= Ila people =

Ethnic group

The Ila people are an ethnic group in The Republic of Zambia who make up 0.8 percent of the total population.

The Ila are closely related in language and culture to their more numerous Tonga neighbours in Southern Province. The Ila people mainly reside in Namwala District, which is the principal town for the Ila, Itezhi-Tezhi and Mumbwa districts spread across seventeen chiefdoms. Most Ila grow enough food to feed their families and to cover expenses for physical needs and their children's educational expenses. More educational and career opportunities are available in the larger towns and village centers. Some Ila raise animals such as chickens, goats, or pigs on a small scale, and mostly cows, though that is usually for tradition and prestige.

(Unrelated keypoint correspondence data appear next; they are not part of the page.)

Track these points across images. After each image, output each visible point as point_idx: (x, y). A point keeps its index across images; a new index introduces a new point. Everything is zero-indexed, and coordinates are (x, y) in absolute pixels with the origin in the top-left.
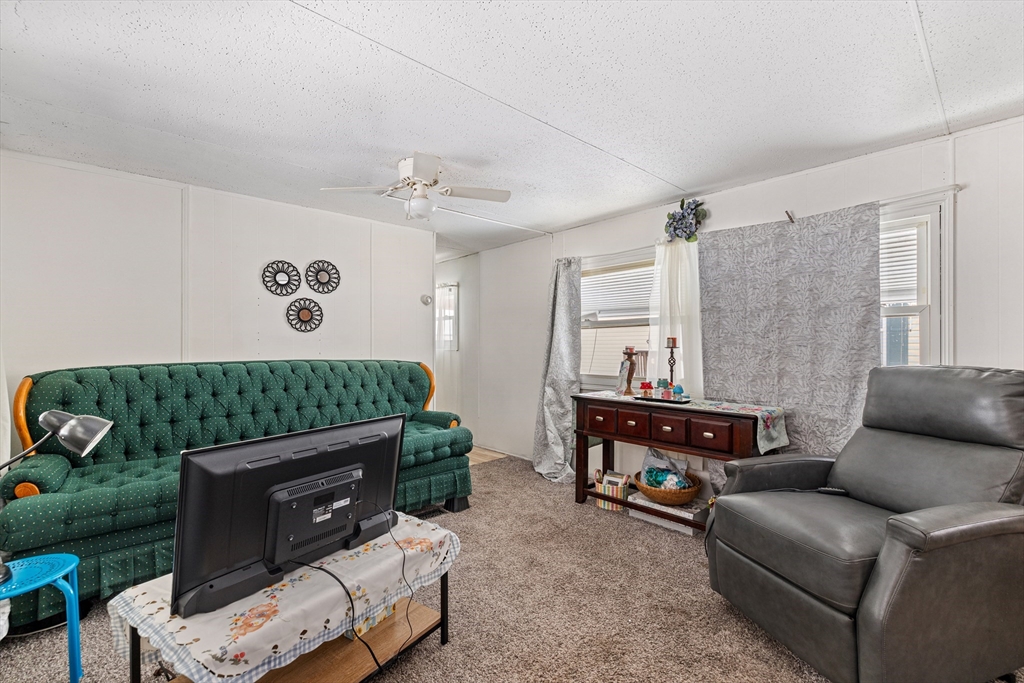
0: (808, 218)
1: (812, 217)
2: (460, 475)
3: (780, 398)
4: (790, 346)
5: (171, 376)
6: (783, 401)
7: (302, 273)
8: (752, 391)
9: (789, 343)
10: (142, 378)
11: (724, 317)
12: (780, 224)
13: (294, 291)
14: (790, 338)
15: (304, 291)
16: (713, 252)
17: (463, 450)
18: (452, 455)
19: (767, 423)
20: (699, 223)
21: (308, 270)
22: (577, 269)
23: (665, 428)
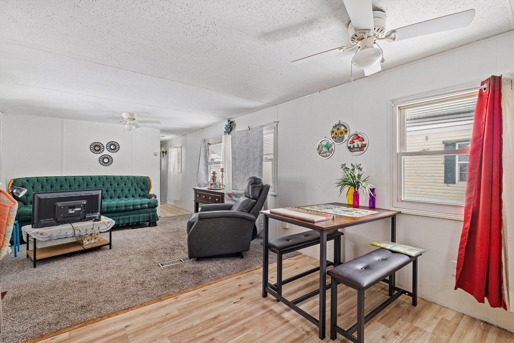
1: (254, 128)
2: (152, 215)
5: (56, 180)
7: (105, 146)
10: (47, 181)
11: (236, 161)
12: (247, 130)
13: (102, 152)
15: (106, 152)
17: (154, 206)
18: (149, 208)
19: (230, 195)
20: (232, 128)
21: (107, 145)
22: (207, 142)
23: (210, 198)
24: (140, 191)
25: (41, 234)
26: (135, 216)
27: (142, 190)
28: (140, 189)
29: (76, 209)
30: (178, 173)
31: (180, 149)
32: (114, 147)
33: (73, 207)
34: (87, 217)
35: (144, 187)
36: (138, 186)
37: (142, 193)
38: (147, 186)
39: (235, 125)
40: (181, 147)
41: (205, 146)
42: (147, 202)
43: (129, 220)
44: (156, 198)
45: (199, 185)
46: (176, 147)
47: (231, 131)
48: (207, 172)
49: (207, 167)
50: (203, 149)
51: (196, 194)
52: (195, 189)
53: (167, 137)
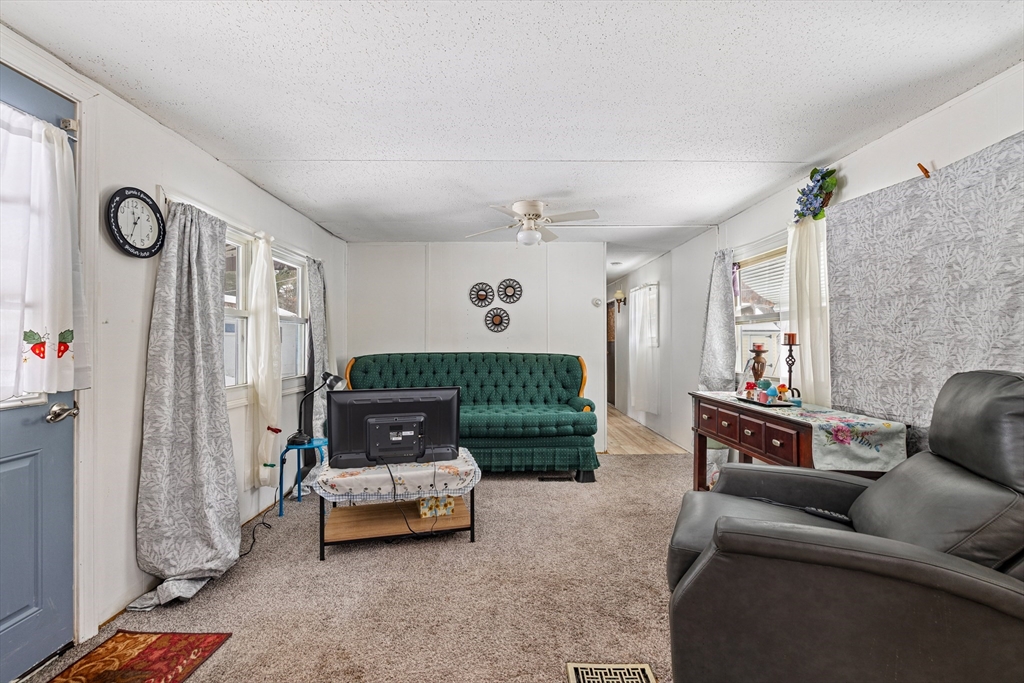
0: (946, 168)
1: (951, 166)
2: (583, 452)
3: (916, 412)
4: (926, 344)
5: (415, 361)
6: (919, 416)
7: (495, 289)
8: (883, 402)
9: (926, 339)
10: (401, 361)
11: (853, 307)
12: (913, 183)
13: (490, 303)
14: (928, 333)
15: (497, 303)
16: (840, 228)
17: (587, 431)
18: (576, 433)
19: (836, 435)
20: (829, 195)
21: (499, 287)
22: (729, 261)
23: (748, 432)
24: (561, 389)
25: (333, 487)
26: (544, 450)
27: (564, 387)
28: (560, 385)
29: (404, 433)
30: (652, 347)
31: (654, 289)
32: (511, 290)
33: (398, 428)
34: (428, 452)
35: (568, 380)
36: (557, 378)
37: (565, 394)
38: (575, 377)
39: (841, 184)
40: (658, 284)
41: (724, 271)
42: (570, 420)
43: (532, 459)
44: (592, 409)
45: (707, 384)
46: (647, 285)
47: (824, 204)
48: (731, 346)
49: (731, 331)
50: (717, 281)
51: (699, 410)
52: (694, 396)
53: (626, 264)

In fact, the belief that cows are a sign of wealth and value undergirds an Ila funeral tradition. The funeral ceremony lasts several days. On the day after burial, cows are slaughtered. It is believed that the more that are killed, the greater the value of the dead person in the eyes of the community. Afterward, everyone goes home with enough meat to compensate for the time spent at the funeral.

==Origin==
The Ila-speaking peoples and their neighbours on all sides belong to the Bantu subdivision of the Africans, and their ancestors in remote times must have come down from the southern Sudan. It may be judged from linguistic evidence, to separate lines of immigration. The Ba-ila in the main belong to the Eastern Bantu, and came into their present domain on the crest of a wave of emigration from the north-east, from the country around the southern end of Lake Tanganyika, where the Bantu found a new motherland, a second focus and radius of development. But they have were evidently influenced by, and to some extent intermixed with, peoples of another section, which, after passing from the north-east through the Congo territory towards the west coast, curled* back again towards the centre of the continent in a south-easterly direction. These statements are made on linguistic grounds. The closest affinities to Ila are found in a line of dialects stretching from the Subia on the Zambezi to the Bemba on Lake Tanganyika, and including midway the Tonga, Lenje, Bisa, and others. Many cult words, such as Leza (" the Supreme Being"), chisungu ("the pubertyrites"), are common to these dialects and are not known in the west; while in Ila we have such words as tonda (" taboo"), evidently brought from the west (cf. the Kele word orunda), and ifuka (" nine "), the root of which (buka) is found only among the West African Bantu. The Ba-ila. According to themselves, the pucka Ba-ila their region, called Bwila, as defined by themselves and as delineated on the map, is a small one. Like most African tribal names, it is difficult to determine its meaning.The word Ila, standing alone, may mean several things : it is a verb, " to go to " or " go for," and Ba-ila might mean " the people going off." Ila also means " a distended intestine," also " a grain of corn." But none of these is satisfactory. Ila is also one form of the verb zhila, " be taboo, set apart," corresponding to sacer, hagios, haram. It is an old Bantu root : Suto, ila; Zulu, zila; Ronga, yila; Herero, zera; Nyanja, yera; Upper Congo, kila cf.Ganda, omuzira, a totem. It occurs also in some tribal names, e.g. Bashilange. " they who taboo the leopard." This is, we think, the derivation of the name Ba-ila : " The people who are taboo, set apart "; they are the Hagioi; in short, the people. This certainly answers very well to the intelligent spirit of the people.

==Culture==
The Ila People are well known for celebrating the Shimunenga traditional ceremony in Maala, Namwala district.